Issue with data pruning for ancestry estimation #54

Open safamajeed opened 8 months ago

safamajeed commented 8 months ago

I'm trying to estimate ancestry using the plink tutorial by Hannah Meyer. I've gotten to the Prune study data step but when I try running:

plink2 --bfile $qcdir/$name.no_ac_gt_snps \ --exclude range $refdir/$highld \ --indep-pairwise 50 5 0.2 \ --allow-extra-chr \ --out $qcdir/$name.no_ac_gt_snps

I get the following error: 13362315 variants remaining after main filters. Error: --indep-pairwise requires unique variant IDs. (--set-all-var-ids and/or --rm-dup may help.)

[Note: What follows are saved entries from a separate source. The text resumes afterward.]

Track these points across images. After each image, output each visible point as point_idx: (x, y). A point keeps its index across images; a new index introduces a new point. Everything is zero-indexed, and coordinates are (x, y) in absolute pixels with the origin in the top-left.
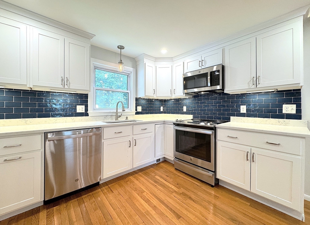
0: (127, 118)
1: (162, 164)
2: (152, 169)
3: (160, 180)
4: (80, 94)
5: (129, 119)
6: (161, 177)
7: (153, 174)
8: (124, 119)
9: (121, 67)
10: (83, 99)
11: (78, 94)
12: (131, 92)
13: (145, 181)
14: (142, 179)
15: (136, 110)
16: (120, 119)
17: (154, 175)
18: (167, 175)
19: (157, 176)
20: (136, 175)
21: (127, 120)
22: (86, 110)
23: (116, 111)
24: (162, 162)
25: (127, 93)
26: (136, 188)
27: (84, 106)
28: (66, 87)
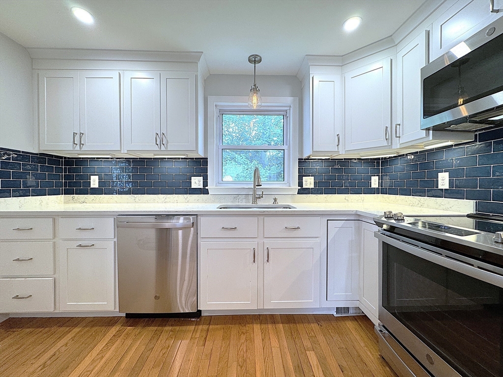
0: (275, 200)
1: (350, 325)
2: (314, 326)
3: (315, 370)
4: (196, 159)
5: (280, 202)
6: (322, 361)
7: (307, 343)
8: (270, 203)
9: (255, 99)
10: (200, 166)
11: (193, 159)
12: (289, 147)
13: (276, 351)
14: (274, 343)
15: (300, 184)
16: (260, 203)
17: (309, 345)
18: (344, 364)
19: (312, 353)
20: (270, 326)
21: (275, 205)
22: (205, 184)
23: (253, 187)
24: (354, 318)
25: (282, 151)
26: (245, 361)
27: (202, 177)
28: (163, 148)
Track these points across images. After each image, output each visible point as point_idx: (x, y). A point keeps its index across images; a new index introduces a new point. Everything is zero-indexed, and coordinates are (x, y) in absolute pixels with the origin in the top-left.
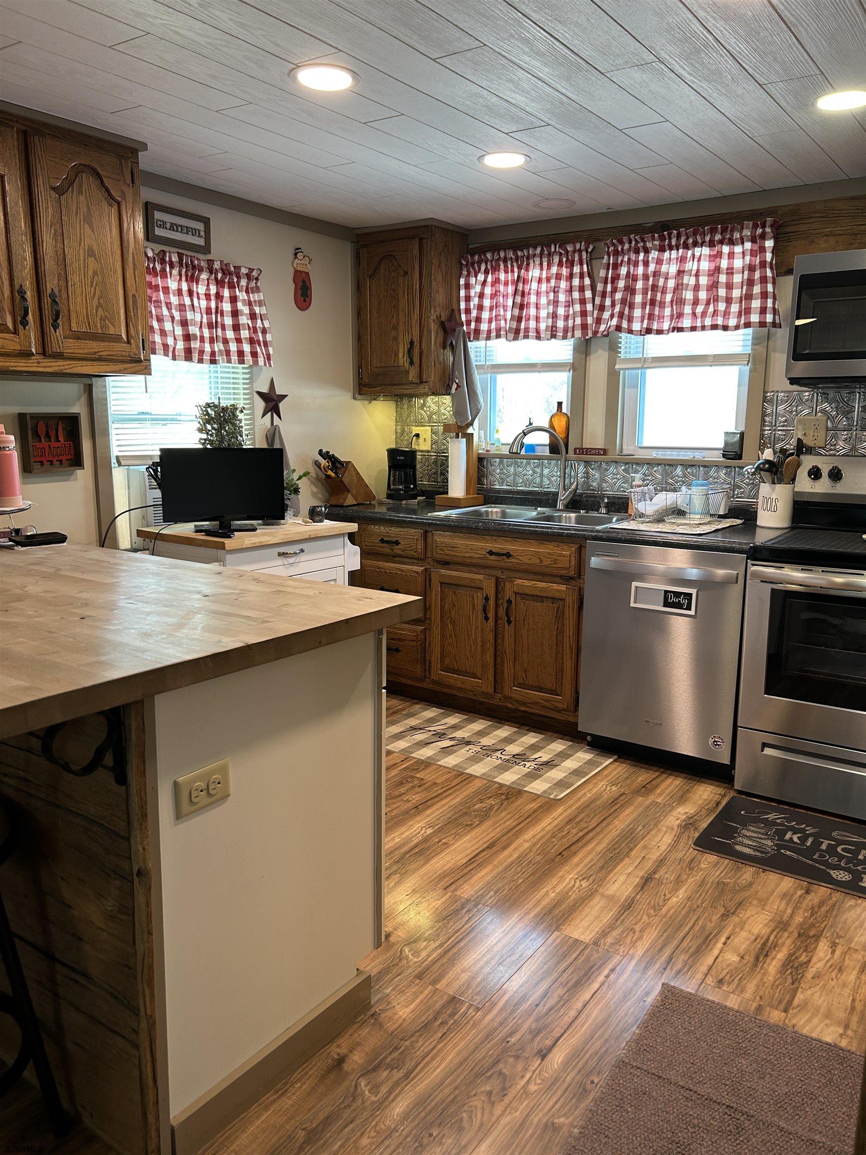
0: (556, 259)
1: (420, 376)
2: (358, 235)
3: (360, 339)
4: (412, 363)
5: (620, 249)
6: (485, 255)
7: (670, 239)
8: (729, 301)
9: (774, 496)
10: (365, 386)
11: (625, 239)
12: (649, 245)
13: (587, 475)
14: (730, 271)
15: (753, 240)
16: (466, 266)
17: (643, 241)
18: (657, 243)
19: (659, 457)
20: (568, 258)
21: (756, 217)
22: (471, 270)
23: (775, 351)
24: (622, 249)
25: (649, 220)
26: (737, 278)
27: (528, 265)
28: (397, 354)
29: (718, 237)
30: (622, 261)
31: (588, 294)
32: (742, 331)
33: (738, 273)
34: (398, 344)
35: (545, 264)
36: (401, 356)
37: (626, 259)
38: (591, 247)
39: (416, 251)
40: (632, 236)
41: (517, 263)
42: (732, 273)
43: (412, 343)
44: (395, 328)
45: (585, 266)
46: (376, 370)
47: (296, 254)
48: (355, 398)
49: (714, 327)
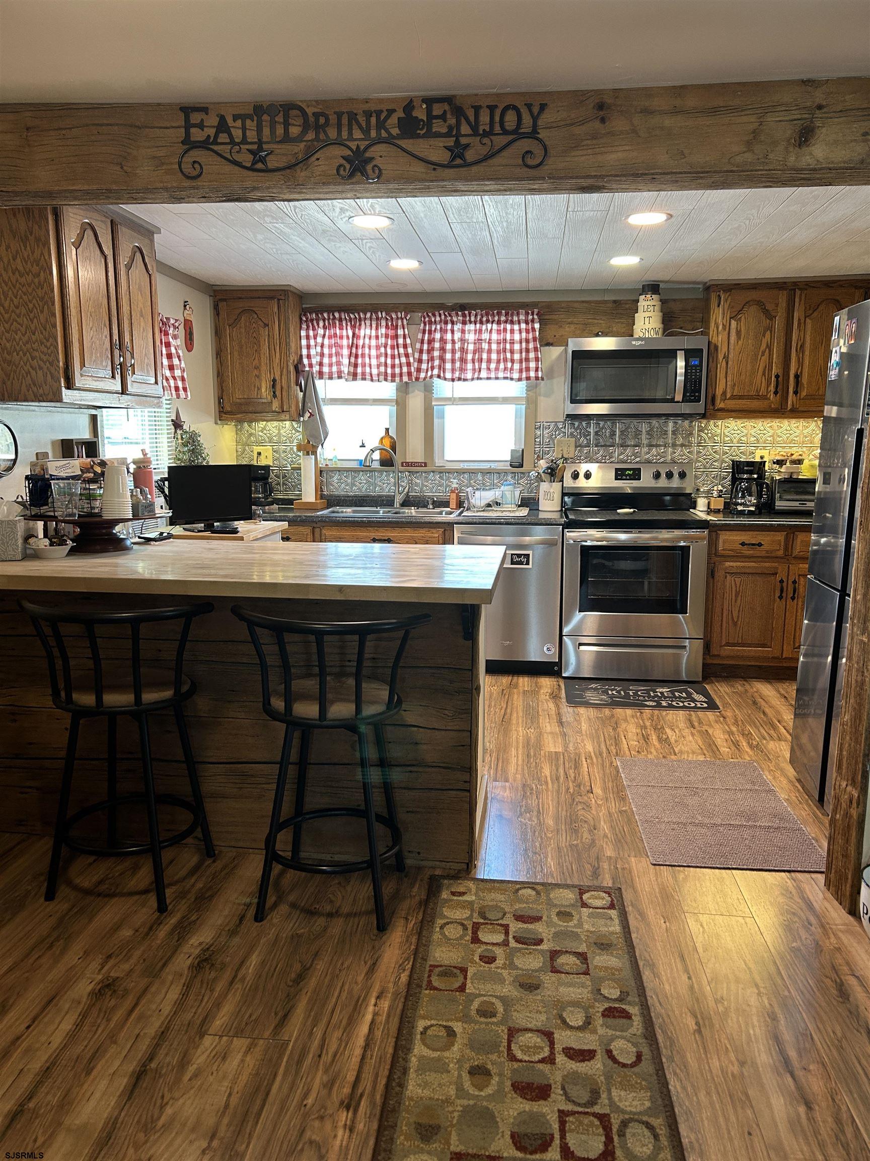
0: (383, 323)
1: (282, 407)
2: (215, 291)
3: (220, 376)
4: (275, 396)
5: (433, 320)
6: (322, 314)
7: (470, 316)
8: (513, 361)
9: (552, 491)
10: (225, 413)
11: (437, 313)
12: (455, 319)
13: (410, 482)
14: (512, 342)
15: (527, 323)
16: (306, 321)
17: (450, 315)
18: (461, 318)
19: (466, 467)
20: (392, 323)
21: (527, 307)
22: (310, 325)
23: (540, 395)
24: (435, 320)
25: (450, 302)
26: (517, 347)
27: (360, 325)
28: (259, 389)
29: (503, 318)
30: (435, 329)
31: (410, 350)
32: (524, 382)
33: (517, 343)
34: (260, 380)
35: (374, 326)
36: (263, 390)
37: (438, 327)
38: (409, 316)
39: (276, 310)
40: (441, 312)
41: (351, 324)
42: (513, 343)
43: (274, 381)
44: (256, 368)
45: (406, 330)
46: (238, 400)
47: (185, 306)
48: (216, 423)
49: (505, 378)
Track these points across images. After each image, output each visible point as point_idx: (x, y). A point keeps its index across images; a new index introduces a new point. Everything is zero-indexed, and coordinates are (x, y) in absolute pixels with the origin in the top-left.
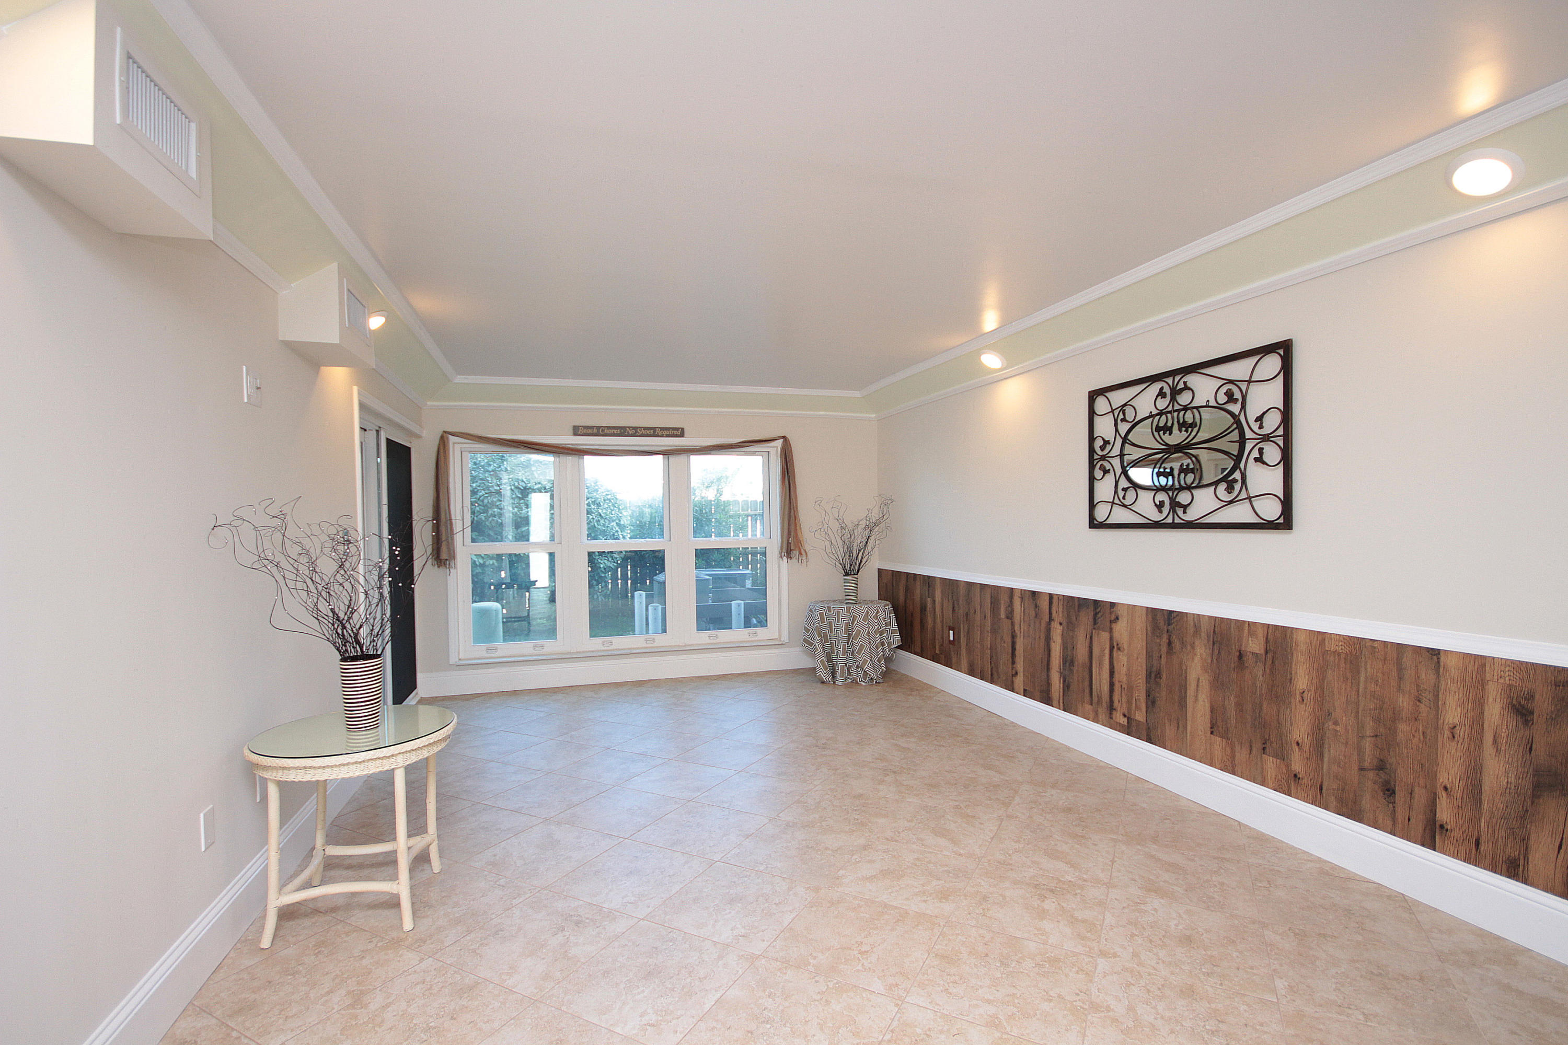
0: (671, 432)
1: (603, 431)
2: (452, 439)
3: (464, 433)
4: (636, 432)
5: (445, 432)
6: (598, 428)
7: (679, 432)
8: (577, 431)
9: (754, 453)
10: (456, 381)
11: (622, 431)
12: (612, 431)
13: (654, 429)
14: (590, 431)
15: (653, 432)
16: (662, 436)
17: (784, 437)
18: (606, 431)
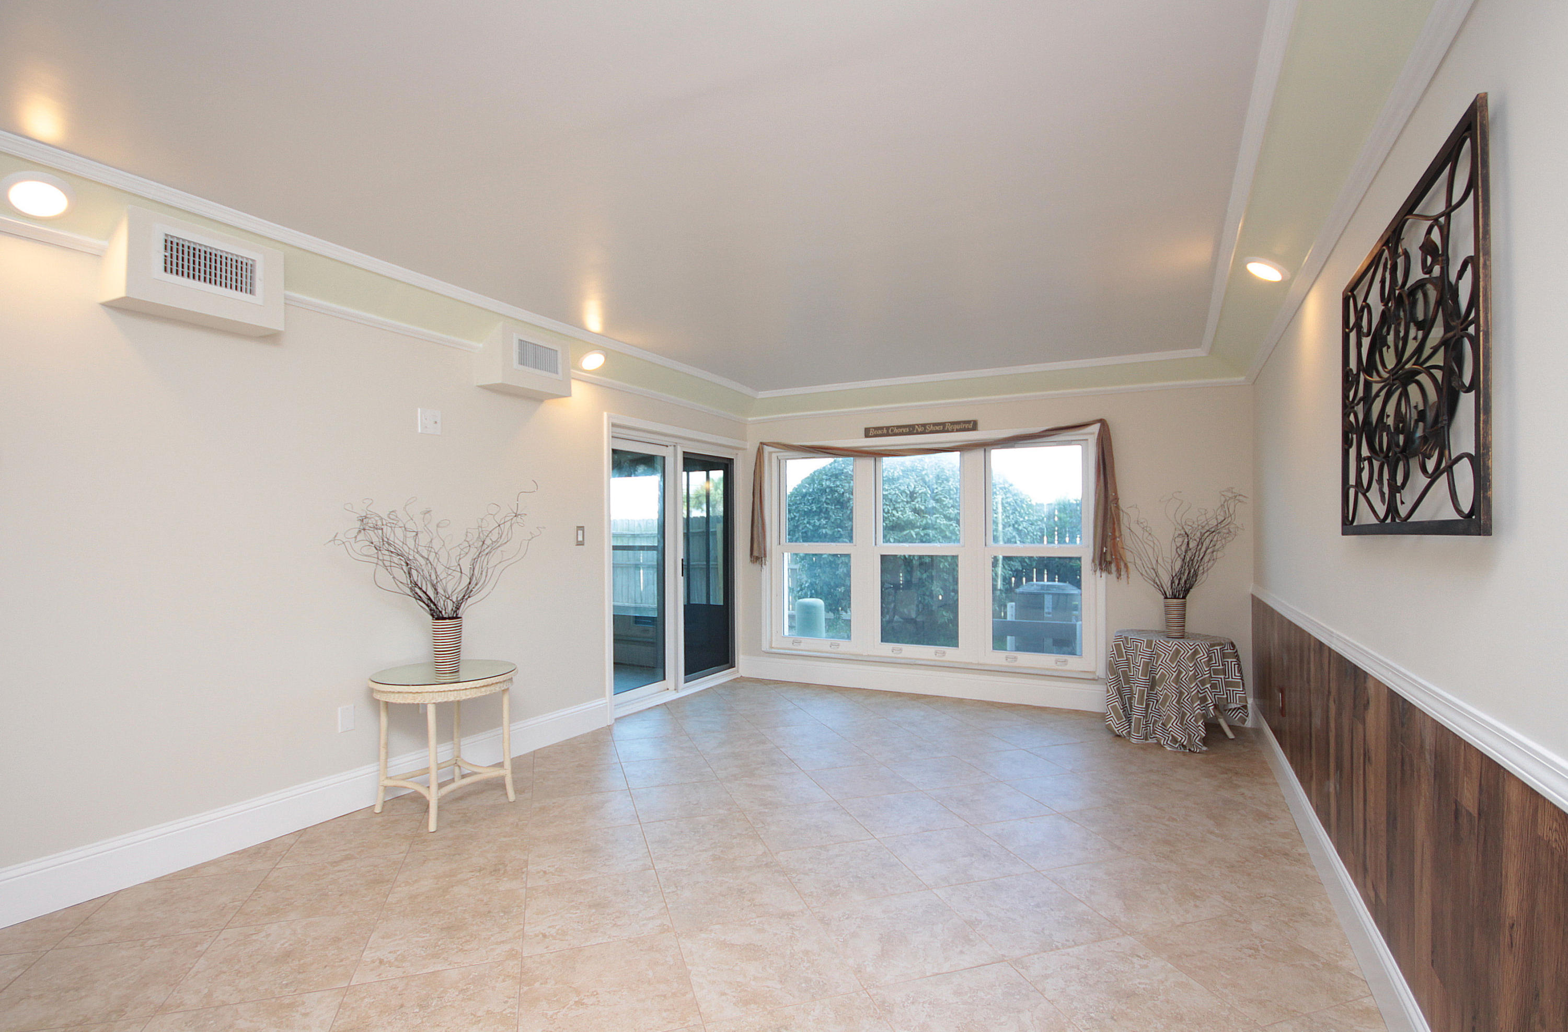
0: (962, 426)
1: (892, 431)
2: (767, 449)
3: (774, 443)
4: (924, 429)
5: (761, 443)
6: (888, 428)
7: (972, 426)
8: (868, 433)
9: (1069, 443)
10: (760, 397)
11: (911, 430)
12: (901, 430)
13: (944, 424)
14: (880, 432)
15: (942, 428)
16: (952, 431)
17: (1102, 422)
18: (896, 431)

I've tried adding --set-missing-var-ids '@:#$r,$a' (which works but I still get the same error) and --rm-dup list (but I get Error: 286705 duplicate IDs with inconsistent genotype data or variant). If I overwrite all variant ids with --set-all-var-ids then the SNP ids are all replaced and it cannot correlate variants in the next step: plink2 --bfile $qcdir/$name.no_ac_gt_snps \ --extract $qcdir/$name.no_ac_gt_snps.prune.in \ --make-bed \ --allow-extra-chr \ --out $qcdir/$name.pruned

--extract: 0 variants remaining. Error: No variants remaining after main filters.

I'm using iOS, PLINK v2.00a4.4LM 64-bit Intel